Wasserburg (koe) - Hat angesichts allgemein sinkender Geburtenzahlen die Geburtshilfe und Gynäkologie im Kreisklinikum Wasserburg noch eine Zukunft? Der neue Chefarzt der Abteilung, Dr. Martin Heindl, ist sehr zuversichtlich.


Er stellte jetzt sein Konzept vor, das auf zwei Säulen ruht: moderne Behandlungsmethoden und der persönliche Kontakt, auch und gerade zum Chefarzt.

Seit fünf Jahren ist Dr. Heidl in Wasserburg, seit 1. Februar Chefarzt der Gynäkologie. Bei seinem Kommen im Jahr 2000 brachte er neue Operationsverfahren mit nach Wasserburg. Seither ist auch an anderer Stelle die Versorgung von Frauen und Kindern weiter ausgebaut worden. «Die Rahmenbedingungen sind gut in Wasserburg», ist der 51-Jährige überzeugt und glaubt auf diesem Hintergrund, dass auch wieder mehr Patientinnen «geworben» und von der Qualität der Behandlung am Kreiskrankenhaus überzeugt werden können.

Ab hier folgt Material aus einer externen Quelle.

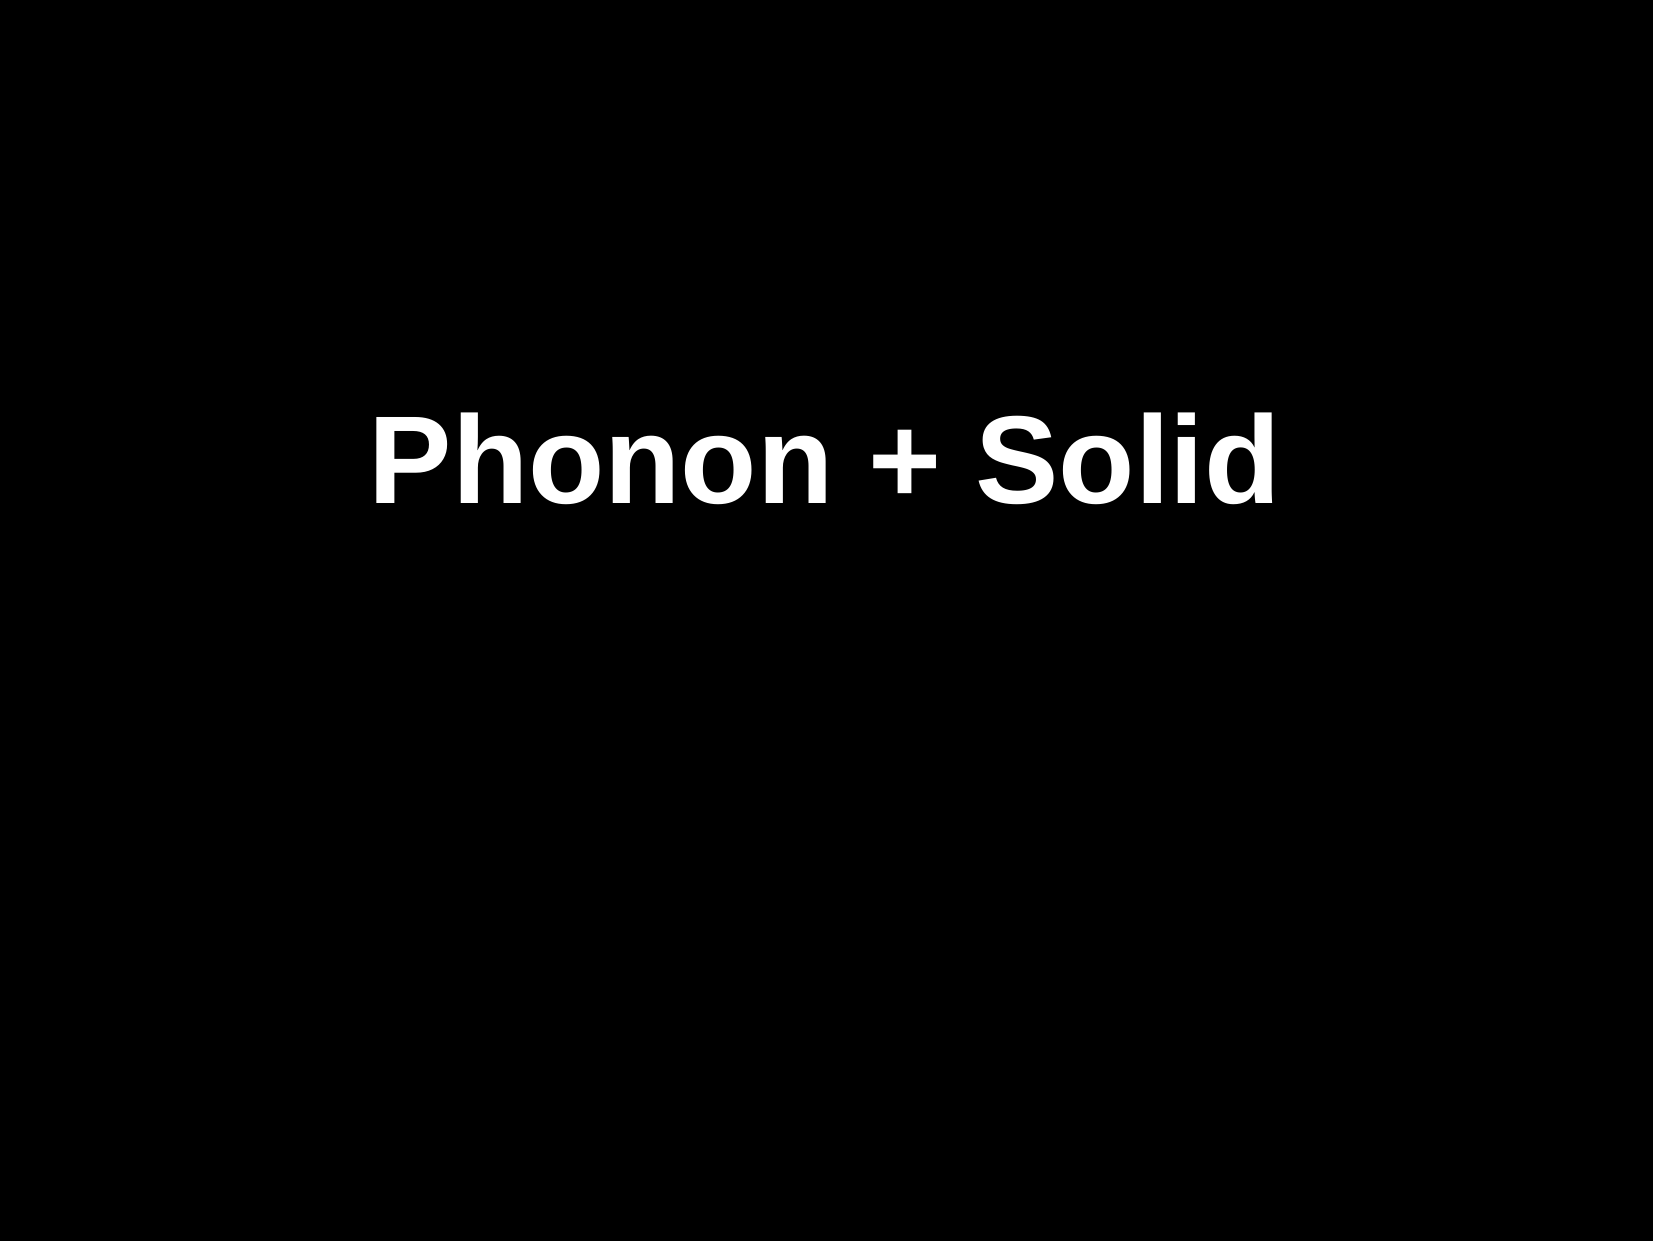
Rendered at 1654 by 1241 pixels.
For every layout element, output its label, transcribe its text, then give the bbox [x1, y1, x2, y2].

text_box Phonon + Solid [75, 75, 1576, 538]
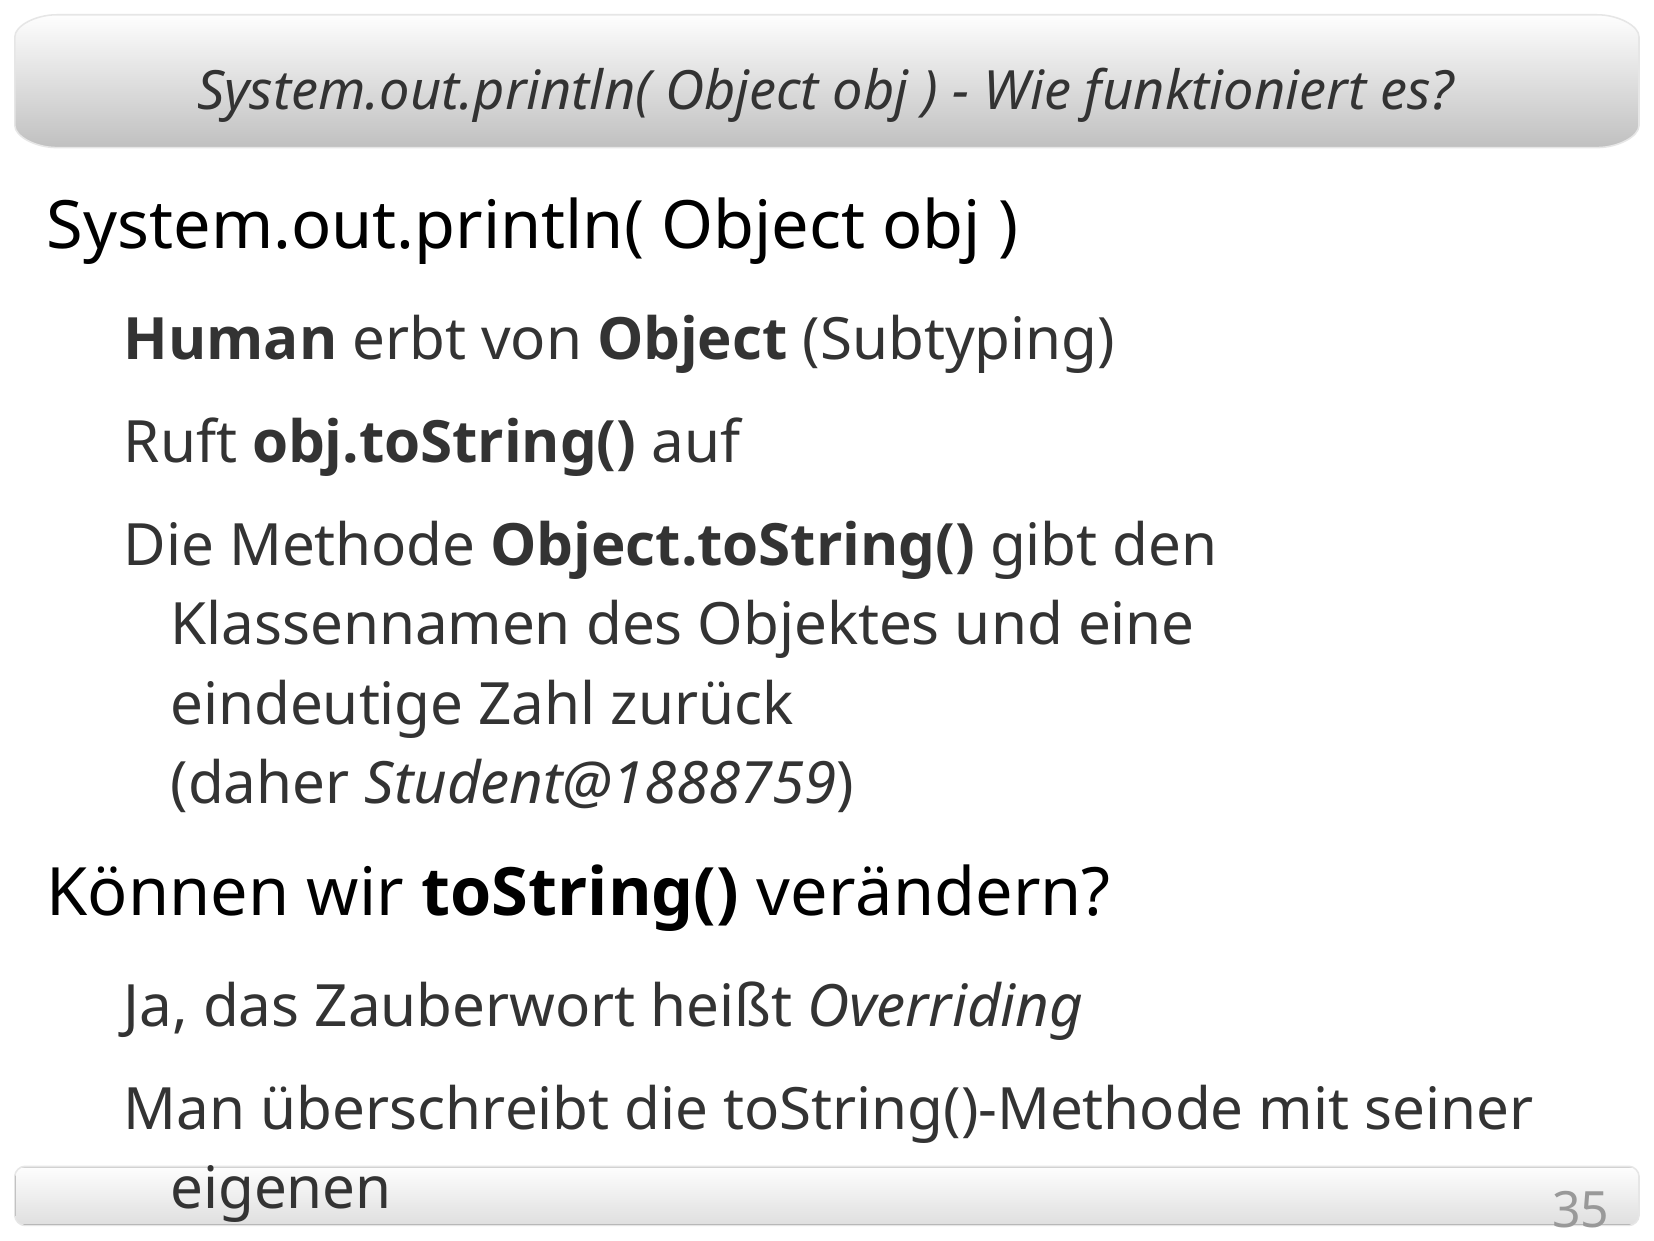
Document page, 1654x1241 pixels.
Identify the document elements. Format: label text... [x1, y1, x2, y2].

title System.out.println( Object obj ) - Wie funktioniert es? [29, 29, 1624, 147]
list System.out.println( Object obj ) Human erbt von Object (Subtyping) Ruft obj.toString() auf Die Methode Object.toString() gibt den Klassennamen des Objektes und eine eindeutige Zahl zurück (daher Student@1888759) Können wir toString() verändern? Ja, das Zauberwort heißt Overriding Man überschreibt die toString()-Methode mit seiner eigenen [29, 177, 1624, 1151]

Grundvoraussetzung dafür ist die entsprechende ärztliche Qualifikation. Und hier kann der neue Chef einiges in die Waagschale werfen. Eigentlich kommt er aus der Kinderheilkunde. Den Facharzt dafür hat Dr. Heindl an der Uni-Klinik in München gemacht, wo er fünf Jahre war, drei davon auf der Intensivstation. Daher ist er auch Neugeborenen-Spezialist. Anschließend wurde er im Krankenhaus Straubing zum Facharzt für Gynäkologie und Geburtshilfe ausgebildet. In einigen Spezialkliniken arbeitete er sich in die modernen Verfahren der minimalinvasiven und Tumor-Chirurgie ein, außerdem in die operative Behandlung von Gebärmuttersenkungen und Inkontinenz.

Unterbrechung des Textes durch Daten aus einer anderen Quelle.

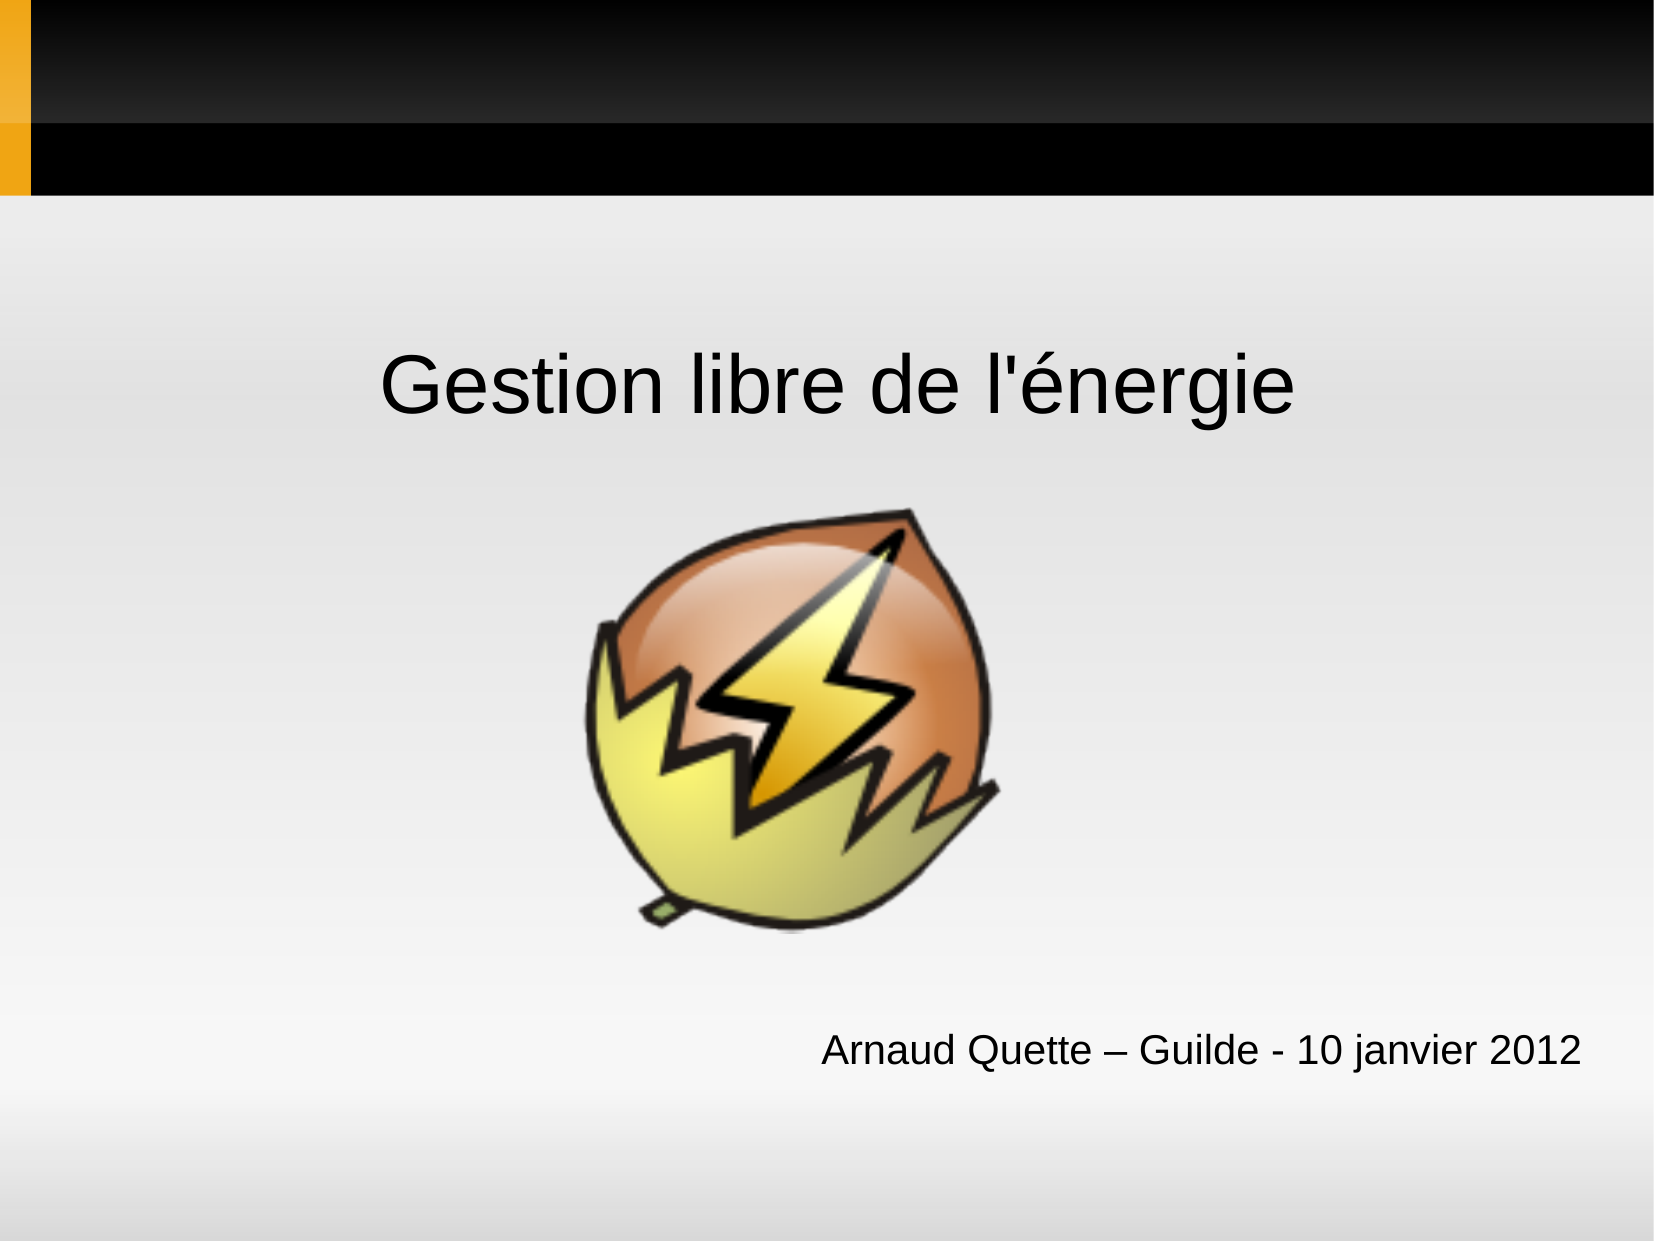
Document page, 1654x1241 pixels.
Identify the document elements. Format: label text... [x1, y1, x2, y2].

text_box Gestion libre de l'énergie Arnaud Quette – Guilde - 10 janvier 2012 [94, 237, 1583, 1170]
picture [0, 0, 1654, 1241]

Nach einer kurzen Station als Chefarzt in Donauwörth, das er aufgrund «zu unterschiedlicher Vorstellungen» verließ, kam Dr. Heindl dann nach Wasserburg, wo er seine Erfahrungen inzwischen in vollem Umfang umsetzt. So ist das Kreisklinikum bei der Brustkrebs-Behandlung jetzt auch apparativ auf dem neuesten Stand. «Für den Titel ‚Brustzentrum' fehlen uns nur die entsprechenden Fallzahlen», so Heindl. Eine Spezialisierung unter den Kreiskliniken bedeutet die Senkungs- und Inkontinenz-Behandlung.

Was die Geburtshilfe angeht, ist der neue Chefarzt auf eine «hervorragende Versorgung der Neugeborenen» stolz: «Wir haben bayernweit die niedrigste Verlegungsquote.» Zusammen mit den Niedergelassenen stellt Dr. Heindl sicher, dass ein Kinderarzt immer zur Stelle ist, wenn es kritisch wird.

Diese «in Geburtshilfe-Stationen keineswegs selbstverständliche fachärztliche Versorgung der Neugeborenen», wie er feststellt, ist für Dr. Heindl ein wichtiger Trumpf. Denn die Geburtenzahlen in Wasserburg sind in den letzten Jahren dem allgemeinen Trend entsprechend leicht unter die Marke von 500 pro Jahr gerutscht, die für eine dauerhafte Rentabilität wichtig ist.

Vielleicht das wichtigste Argument für Wasserburg, das für alle Patientinnen in seinem Bereich gilt, ist für den neuen Chefarzt der persönliche Kontakt. «Hier können wir einfach mehr bieten, als die großen Häuser.» So sichert Dr. Heindl zu: «Krebsbehandlungen werden vom Chefarzt persönlich durchgeführt.» Aber auch andere Frauen, denen es schlecht geht, würden in Wasserburg «täglich mindes-tens einmal den Chef persönlich sehen - und das gilt nicht nur für Privatpatientinnen.»